Was aus dem Vorhaben wird, ist ohnehin ungewiss. Wenn es, vielleicht im September, im Bundestag zur Abstimmung steht, beginnen die Parteigliederungen mit der Nominierung ihrer Kandidaten für die Bundestagswahl. Da könnte mancher FDP-Politiker geneigt sein, sich dem Druck der Basis zu beugen und mit Nein zu stimmen.
Unkalkulierbare Risiken und Nebenwirkungen
Die Umstände des Ausscheidens des Präsidenten des Bundesamtes für Verfassungsschutz und die Arbeit des Untersuchungsausschusses zu den Pannen und Ungereimtheiten in den Sicherheitsbehörden bei der Aufklärung neonazistischer Morde bergen zudem politisch unkalkulierbare Risiken. Sie könnten über Verfassungsschutz und Bundeskriminalamt hinaus in die Abteilungen des Bundesinnenministeriums reichen. Dann wäre nicht bloß Innenminister Hans-Peter Friedrich (CSU) betroffen. Wenn dieser sich zu wehren hat und sich ans Großreinemachen begibt, könnten auch seine Vorgänger, Finanzminister Wolfgang Schäuble und Verteidigungsminister Thomas de Maizière (beide CDU) involviert sein.

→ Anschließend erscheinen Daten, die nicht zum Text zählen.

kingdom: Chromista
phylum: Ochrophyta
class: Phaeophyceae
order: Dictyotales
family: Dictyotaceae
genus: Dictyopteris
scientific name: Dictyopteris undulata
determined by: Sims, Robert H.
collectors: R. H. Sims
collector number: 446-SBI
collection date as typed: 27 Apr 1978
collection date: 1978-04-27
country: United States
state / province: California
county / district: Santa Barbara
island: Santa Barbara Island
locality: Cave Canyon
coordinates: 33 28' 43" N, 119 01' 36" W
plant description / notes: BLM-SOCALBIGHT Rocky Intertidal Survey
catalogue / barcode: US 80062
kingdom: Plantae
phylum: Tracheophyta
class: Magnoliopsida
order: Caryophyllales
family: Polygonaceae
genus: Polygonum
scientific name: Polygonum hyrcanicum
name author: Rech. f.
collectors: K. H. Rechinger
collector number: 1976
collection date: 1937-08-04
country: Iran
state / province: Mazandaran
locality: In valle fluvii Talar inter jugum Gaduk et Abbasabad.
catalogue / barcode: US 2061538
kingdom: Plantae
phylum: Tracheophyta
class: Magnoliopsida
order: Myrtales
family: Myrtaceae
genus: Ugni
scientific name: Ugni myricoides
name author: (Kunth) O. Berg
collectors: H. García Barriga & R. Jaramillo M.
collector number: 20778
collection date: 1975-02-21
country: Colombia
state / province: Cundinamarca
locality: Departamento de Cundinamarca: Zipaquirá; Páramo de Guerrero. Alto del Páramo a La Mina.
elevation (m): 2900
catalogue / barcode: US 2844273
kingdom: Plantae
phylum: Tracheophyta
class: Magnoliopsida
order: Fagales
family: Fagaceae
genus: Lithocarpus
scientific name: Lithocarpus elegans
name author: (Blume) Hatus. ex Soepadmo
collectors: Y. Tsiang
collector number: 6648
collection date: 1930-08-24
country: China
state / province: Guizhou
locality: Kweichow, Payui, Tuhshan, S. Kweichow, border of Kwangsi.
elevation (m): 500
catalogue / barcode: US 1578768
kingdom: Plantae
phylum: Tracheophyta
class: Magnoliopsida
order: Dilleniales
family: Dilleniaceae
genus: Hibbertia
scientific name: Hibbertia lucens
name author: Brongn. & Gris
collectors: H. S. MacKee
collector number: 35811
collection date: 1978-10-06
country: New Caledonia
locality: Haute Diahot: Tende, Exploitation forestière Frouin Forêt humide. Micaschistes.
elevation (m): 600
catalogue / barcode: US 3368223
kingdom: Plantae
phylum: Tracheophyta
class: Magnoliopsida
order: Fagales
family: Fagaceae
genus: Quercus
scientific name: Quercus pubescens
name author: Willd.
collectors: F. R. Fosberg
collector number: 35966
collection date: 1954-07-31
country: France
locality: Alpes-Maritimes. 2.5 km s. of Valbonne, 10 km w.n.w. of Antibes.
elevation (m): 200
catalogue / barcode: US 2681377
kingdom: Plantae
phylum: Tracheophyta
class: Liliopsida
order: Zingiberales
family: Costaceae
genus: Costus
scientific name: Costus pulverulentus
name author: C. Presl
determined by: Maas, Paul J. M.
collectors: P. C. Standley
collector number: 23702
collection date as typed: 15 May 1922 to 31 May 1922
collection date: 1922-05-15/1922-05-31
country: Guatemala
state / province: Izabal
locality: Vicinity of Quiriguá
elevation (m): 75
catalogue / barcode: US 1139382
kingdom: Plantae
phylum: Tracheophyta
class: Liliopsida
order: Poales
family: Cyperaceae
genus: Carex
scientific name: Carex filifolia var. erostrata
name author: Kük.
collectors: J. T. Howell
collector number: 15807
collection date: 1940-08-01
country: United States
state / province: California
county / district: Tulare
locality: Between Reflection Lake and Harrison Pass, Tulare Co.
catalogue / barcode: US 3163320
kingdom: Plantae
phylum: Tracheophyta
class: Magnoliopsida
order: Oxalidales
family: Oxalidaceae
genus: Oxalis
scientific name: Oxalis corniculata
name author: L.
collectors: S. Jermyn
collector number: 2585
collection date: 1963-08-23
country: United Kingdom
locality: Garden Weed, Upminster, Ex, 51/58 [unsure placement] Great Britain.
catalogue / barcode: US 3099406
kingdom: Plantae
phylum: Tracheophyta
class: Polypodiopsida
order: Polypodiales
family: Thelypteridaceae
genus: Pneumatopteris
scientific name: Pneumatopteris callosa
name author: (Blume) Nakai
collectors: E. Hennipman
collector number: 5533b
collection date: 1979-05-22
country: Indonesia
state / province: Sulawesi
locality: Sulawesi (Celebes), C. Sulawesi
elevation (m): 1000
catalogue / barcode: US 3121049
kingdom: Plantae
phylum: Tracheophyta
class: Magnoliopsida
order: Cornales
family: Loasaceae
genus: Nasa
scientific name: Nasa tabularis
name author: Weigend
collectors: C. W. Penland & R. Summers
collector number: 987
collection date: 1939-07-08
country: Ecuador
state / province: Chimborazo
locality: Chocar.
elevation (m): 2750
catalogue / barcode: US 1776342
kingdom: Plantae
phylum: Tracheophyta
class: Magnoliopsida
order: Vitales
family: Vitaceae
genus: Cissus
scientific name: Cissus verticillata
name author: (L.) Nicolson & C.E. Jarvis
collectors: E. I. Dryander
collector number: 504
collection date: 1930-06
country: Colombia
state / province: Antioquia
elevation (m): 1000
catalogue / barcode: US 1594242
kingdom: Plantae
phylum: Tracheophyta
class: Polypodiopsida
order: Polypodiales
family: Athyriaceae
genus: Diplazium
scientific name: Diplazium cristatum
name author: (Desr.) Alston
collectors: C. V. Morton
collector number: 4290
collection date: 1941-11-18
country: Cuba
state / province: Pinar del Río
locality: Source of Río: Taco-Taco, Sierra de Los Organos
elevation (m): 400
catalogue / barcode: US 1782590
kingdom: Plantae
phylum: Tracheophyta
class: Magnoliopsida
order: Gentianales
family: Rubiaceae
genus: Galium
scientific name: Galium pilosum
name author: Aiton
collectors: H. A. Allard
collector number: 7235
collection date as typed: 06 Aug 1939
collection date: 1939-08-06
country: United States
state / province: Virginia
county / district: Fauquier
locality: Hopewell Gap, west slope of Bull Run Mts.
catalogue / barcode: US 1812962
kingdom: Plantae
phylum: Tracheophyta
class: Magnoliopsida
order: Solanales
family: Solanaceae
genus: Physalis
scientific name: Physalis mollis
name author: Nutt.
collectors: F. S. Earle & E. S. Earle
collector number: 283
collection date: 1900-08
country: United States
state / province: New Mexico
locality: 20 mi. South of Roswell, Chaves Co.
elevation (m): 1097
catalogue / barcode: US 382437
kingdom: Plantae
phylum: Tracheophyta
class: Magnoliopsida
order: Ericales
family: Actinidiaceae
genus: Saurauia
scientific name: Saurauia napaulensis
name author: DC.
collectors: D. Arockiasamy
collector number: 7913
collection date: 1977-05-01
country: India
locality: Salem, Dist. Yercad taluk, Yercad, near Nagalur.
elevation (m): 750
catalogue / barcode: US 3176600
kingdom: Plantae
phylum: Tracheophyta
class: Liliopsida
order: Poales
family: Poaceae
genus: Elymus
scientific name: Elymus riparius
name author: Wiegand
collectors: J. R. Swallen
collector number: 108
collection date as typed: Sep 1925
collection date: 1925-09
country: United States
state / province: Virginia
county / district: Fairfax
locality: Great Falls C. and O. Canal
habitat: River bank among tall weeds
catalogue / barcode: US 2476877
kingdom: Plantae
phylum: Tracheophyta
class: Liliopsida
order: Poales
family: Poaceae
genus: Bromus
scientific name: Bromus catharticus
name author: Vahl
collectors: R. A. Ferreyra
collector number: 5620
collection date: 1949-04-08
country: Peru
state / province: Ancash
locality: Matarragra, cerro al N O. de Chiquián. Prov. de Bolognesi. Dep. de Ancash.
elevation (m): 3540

Doch im Vergleich zu den Risiken der Euro-Politik ist das alles wenig. Selbst wenn das Bundesverfassungsgericht die Eil-Anträge gegen den ESM und den Fiskalpakt ablehnen sollte, bleiben Gefahren für die Bundeskanzlerin. Im personalpolitischen und koalitionsstrategischen Kern geht es um die Glaubwürdigkeit von Angela Merkel. In den südeuropäischen Krisenstaaten setzt sich politisch und publizistisch die Interpretation durch, „Madame No“ habe im Kreis der EU-Staats- und Regierungschefs bei den neuen Absprachen zum ESM verloren, und die Ministerpräsidenten Spaniens und Italiens hätten im Bündnis mit dem französischen Staatspräsidenten gesiegt und neue Möglichkeiten des ESM durchgesetzt, Staaten und Banken zu helfen. Das schwappt nach Deutschland über. Zudem haben es in Berlin auch gutwillige Abgeordnete nicht gern, wenn sie, wie am vergangenen Freitag geschehen, über Ratifizierungsgesetze abstimmen, die von der Realität in Brüssel überholt sind.
Merkels Zukunft hängt an der Euro-Rettung
Die Nervosität in der Koalition ist groß. Die im Prinzip auch von Frau Merkel geteilte Äußerung Schäubles, mit der Einführung einer Fiskalunion - samt ihren fälligen Kontrollmechanismen zur Begrenzung öffentlicher Schulden - kämen auch gemeinsame Anleihen in Betracht, die gar Euro-Bonds genannt werden könnten, führten in der FDP zu heftigem Widerspruch. Außenminister Guido Westerwelle distanzierte sich mit Formeln, die gerade noch der Kabinettsdisziplin Genüge taten. Der FDP-Generalsekretär Patrick Döring brauchte weniger Rücksicht zu nehmen: „Schädlich.“ So sei Vertrauen nicht zu gewinnen.
Der Kommentar des CSU-Generalsekretärs Alexander Dobrindt wiederum, Frau Merkel habe in Brüssel nachgeben müssen, weil ihr SPD und Grüne in den Rücken gefallen seien, hat auch eine Kehrseite: Unzufriedenheit mit dem, was der Bundestag noch wird billigen müssen. Dass damit Verhandlungen mit der SPD, auf die die Koalition angewiesen bleibt, erschwert werden, kommt hinzu: „Dolchstoßlegende“.
Die Versuche der kleinen Koalitionsparteien, mit verbalen Ausbrüchen zur Geschlossenheit der eigenen Reihen beitragen zu wollen, gehen also zu Lasten des dritten, größeren Partners. Die politische Autorität Frau Merkels aber ist seit nun vier Jahren auf die Bewältigung der Folgen der Finanzkrise gegründet.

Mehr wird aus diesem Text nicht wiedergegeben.